If you are still giving dog food to your loyal companion, you may treat her to a bite or two of okra but don’t try to make it a replacement. Don’t get him too hooked to it by making it a treat either, like giving a tasty, fried one.
Related: Can Dogs Eat Sunflower Seeds?
What Can Go Wrong?
A bloated stomach, gas, diarrhea and gastrointestinal distress are some of the common signs of increased vegetable matter in dog diets.
Second, use of too much salt, butter or fatty flavor enhancers is harmful for your pet.
Third, fried okra can cause obesity and heart issues in your loyal friend.
Lastly, when introducing okra, don’t overdo it. Give some and then wait to make sure there are no allergy reactions. And the worst part is, sometimes allergies manifest later in life. So even if there is no evident reaction right away, recurring skin problems and gastrointestinal issues later could have been triggered by some okra indulgence in earlier years.
Okra does have nutrients that your pet can benefit from and it is not harmful. All we are cautioning you against is going overboard. Remember, dog food is already well balanced and ideal for your loved one. You don’t need anything additional. Okra is not part of dogs’ natural diet. So don’t go beyond a few cubes.
Is a Wholly Vegetarian Diet Okay?
If, as a vegan or vegetarian, you believe in giving your pet only vegetarian food, then okra can be a good ingredient to add to their meal. But, okra alone will not be enough to meet all the nutritional needs of your pet in such a case and can only be a part of the larger meal plan.
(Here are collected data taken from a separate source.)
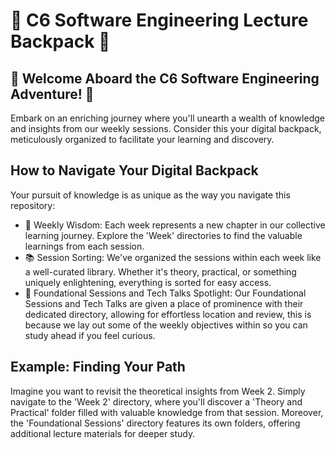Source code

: # 🎒 C6 Software Engineering Lecture Backpack 🌟

## 🚀 Welcome Aboard the C6 Software Engineering Adventure! 🚀

Embark on an enriching journey where you'll unearth a wealth of knowledge and insights from our weekly sessions. Consider this your digital backpack, meticulously organized to facilitate your learning and discovery.

## How to Navigate Your Digital Backpack

Your pursuit of knowledge is as unique as the way you navigate this repository:

- 🎒 Weekly Wisdom: Each week represents a new chapter in our collective learning journey. Explore the 'Week' directories to find the valuable learnings from each session.
- 📚 Session Sorting: We've organized the sessions within each week like a well-curated library. Whether it's theory, practical, or something uniquely enlightening, everything is sorted for easy access.
- 🌟 Foundational Sessions and Tech Talks Spotlight: Our Foundational Sessions and Tech Talks are given a place of prominence with their dedicated directory, allowing for effortless location and review, this is because we lay out some of the weekly objectives within so you can study ahead if you feel curious.

## Example: Finding Your Path

Imagine you want to revisit the theoretical insights from Week 2. Simply navigate to the 'Week 2' directory, where you'll discover a 'Theory and Practical' folder filled with valuable knowledge from that session. Moreover, the 'Foundational Sessions' directory features its own folders, offering additional lecture materials for deeper study.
Here, it is interesting to note that studies reveal the importance of nutrients rather than ingredients when it comes to feeding your dog. According to one study, theoretically diets made solely of plants, minerals, and synthetically-based ingredients should be able to meet the necessary palatability, bioavailability and nutritional requirements of dogs. This is, after all, what commercially available dog foods try to do.
What about Raw Okra?
The jury is out on this. There are some who advocate that raw okra is perfectly safe for dogs just like it is for humans. But some believe that there are major risks in feeding raw foods to pets. The risk of infectious diseases, especially bacterial and parasitic, is very high as well as the potential for imbalance in nutrients.
The canines are omnivores because of their long association with humans. They thrive on scraps and treats and have a slightly more varied diet than cats.
Okra is a rich source of several important nutrients and can help in promoting overall health not only of humans but the canines too. So, it is fine to feed your dog okra.
But here it is important to keep certain things in mind. One is that it should preferably be cooked, either steamed or in low heat. It should not be deep fried, definitely, spiced up or pickled. Preferably, do not give it raw. Give in small quantities and wait to check for allergies and any other reaction like gastrointestinal distress.
If you are introducing it for the first time, you may find your pet ignoring it. The dog may not like the mucilage. You can mix it with their dish so that the taste is camouflaged.
If you have changed your pet’s diet to vegetarian or vegan, make sure you give more than just okra. They need a balanced diet and the right quantity of essential nutrients. Though okra is a rich source, that alone cannot meet all the nutritional needs of the dog and so look up good diets for dogs and include okra for maximum benefit.
For dogs still on a meat diet, the okra may add little value. Of course, it will not cause any harm if you serve it right after cooking it appropriately, but in terms of nutrition, it may not make a big difference. Dogs do not naturally seek vegetarian food and so, if you are giving dog food, you can give okra a miss.